++++ Document text ++++

U.S. Federal Appeals Process

I recently came across an article headlined "Appeals court upholds law banning political ads on public broadcasting." When I read deeper into the article, I came across this passage:
Previously, a three-judge panel of the appeals court struck down the ban on political advertising but upheld the ban on for-profit advertising. But the federal government sought a rehearing in front of the full panel of judges.
This is an excellent example of an en banc hearing before a federal court of appeals, although the phrase "en banc" appears no where in the article. Remember, when one loses in the appeals court, one has two further options for appeal, either file a request with the Supreme Court (the normal route) or ask the full bench of the appeals court to review the ruling made by the three judge appellate panel. That is what happened here.

As an aside, being granted either form of appeal is extremely rare.

02 December 2013

What is the D.C. Circuit?

Students learning about the structure of the U.S. federal court system probably focus more on the geographical divisions of the appeals court more than any other aspect of the system, primarily because that is something upon which I put particular emphasis in our lecture about the system.

++++

Exercise instructions:
• a. Translate this sentence from the appeals text into Spanish: "As an aside, being granted either form of appeal is extremely rare."
• b. Please list every court or panel of judges named in the appeals text, counting different names for the same body only once.
• c. Answer these questions from the appeals text:
(i) What did the three-judge panel do with the ban on for-profit advertising?
(ii) Who sought a rehearing in front of the full panel of judges?
(iii) What date appears in the appeals text?
Use only the appeals text to complete these tasks.

++++ Listed records ++++

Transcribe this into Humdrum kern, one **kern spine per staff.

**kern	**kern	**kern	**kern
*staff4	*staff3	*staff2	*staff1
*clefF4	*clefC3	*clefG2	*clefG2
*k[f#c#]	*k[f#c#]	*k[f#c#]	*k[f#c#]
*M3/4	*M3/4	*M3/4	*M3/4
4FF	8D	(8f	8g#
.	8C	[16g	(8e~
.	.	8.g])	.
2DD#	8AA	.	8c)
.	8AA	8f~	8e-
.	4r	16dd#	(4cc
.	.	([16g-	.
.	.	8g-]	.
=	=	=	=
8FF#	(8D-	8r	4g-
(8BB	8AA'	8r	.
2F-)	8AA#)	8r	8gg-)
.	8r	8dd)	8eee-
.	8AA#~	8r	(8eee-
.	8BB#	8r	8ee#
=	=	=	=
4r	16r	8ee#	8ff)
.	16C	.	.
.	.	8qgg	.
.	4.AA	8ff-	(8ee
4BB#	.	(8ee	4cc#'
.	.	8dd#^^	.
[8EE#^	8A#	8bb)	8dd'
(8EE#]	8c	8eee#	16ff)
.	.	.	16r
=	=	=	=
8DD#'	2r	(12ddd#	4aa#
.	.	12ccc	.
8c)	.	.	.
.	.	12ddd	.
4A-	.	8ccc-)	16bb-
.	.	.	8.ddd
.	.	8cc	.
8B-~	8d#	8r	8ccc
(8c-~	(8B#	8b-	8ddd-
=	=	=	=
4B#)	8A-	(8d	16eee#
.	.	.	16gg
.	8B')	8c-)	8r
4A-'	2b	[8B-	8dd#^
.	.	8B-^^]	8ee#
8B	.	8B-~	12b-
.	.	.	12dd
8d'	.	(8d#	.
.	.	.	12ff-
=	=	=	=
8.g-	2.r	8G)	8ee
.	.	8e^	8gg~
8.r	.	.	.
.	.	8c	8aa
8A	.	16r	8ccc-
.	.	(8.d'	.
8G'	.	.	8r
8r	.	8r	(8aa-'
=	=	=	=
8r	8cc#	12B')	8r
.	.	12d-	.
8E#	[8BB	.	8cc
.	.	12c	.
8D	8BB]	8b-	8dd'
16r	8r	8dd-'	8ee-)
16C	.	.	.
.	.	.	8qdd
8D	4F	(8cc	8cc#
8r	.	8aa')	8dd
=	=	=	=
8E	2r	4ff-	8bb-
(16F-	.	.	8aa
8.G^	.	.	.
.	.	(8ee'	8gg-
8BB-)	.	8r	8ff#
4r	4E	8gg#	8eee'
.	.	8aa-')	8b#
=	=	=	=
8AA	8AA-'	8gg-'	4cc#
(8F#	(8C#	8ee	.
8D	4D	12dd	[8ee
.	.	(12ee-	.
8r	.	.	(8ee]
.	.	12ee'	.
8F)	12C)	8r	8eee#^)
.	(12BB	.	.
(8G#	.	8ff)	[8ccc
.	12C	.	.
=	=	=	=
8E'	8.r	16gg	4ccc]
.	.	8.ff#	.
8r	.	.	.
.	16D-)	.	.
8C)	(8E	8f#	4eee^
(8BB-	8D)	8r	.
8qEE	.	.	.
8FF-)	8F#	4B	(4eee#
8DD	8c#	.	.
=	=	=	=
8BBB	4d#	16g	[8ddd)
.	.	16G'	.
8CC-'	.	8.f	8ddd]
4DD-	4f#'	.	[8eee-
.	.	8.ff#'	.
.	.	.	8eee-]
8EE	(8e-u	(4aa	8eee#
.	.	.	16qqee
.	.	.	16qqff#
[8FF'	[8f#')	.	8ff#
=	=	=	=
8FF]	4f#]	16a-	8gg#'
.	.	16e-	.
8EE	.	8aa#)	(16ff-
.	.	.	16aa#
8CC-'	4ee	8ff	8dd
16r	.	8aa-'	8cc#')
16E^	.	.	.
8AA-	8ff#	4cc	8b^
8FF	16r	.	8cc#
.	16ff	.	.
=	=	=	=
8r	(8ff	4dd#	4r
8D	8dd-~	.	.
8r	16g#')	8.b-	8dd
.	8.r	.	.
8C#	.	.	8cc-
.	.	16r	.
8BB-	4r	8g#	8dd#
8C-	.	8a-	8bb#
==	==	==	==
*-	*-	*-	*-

++++

Responses in order:
• a. Como nota al margen, que se conceda cualquiera de las dos formas de apelación es sumamente raro.

• b.
- The appeals court (federal court of appeals)
- The three-judge panel
- The full panel of judges (full bench)
- The Supreme Court
- The D.C. Circuit

• c.
(i) It upheld the ban.
(ii) The federal government.
(iii) 02 December 2013.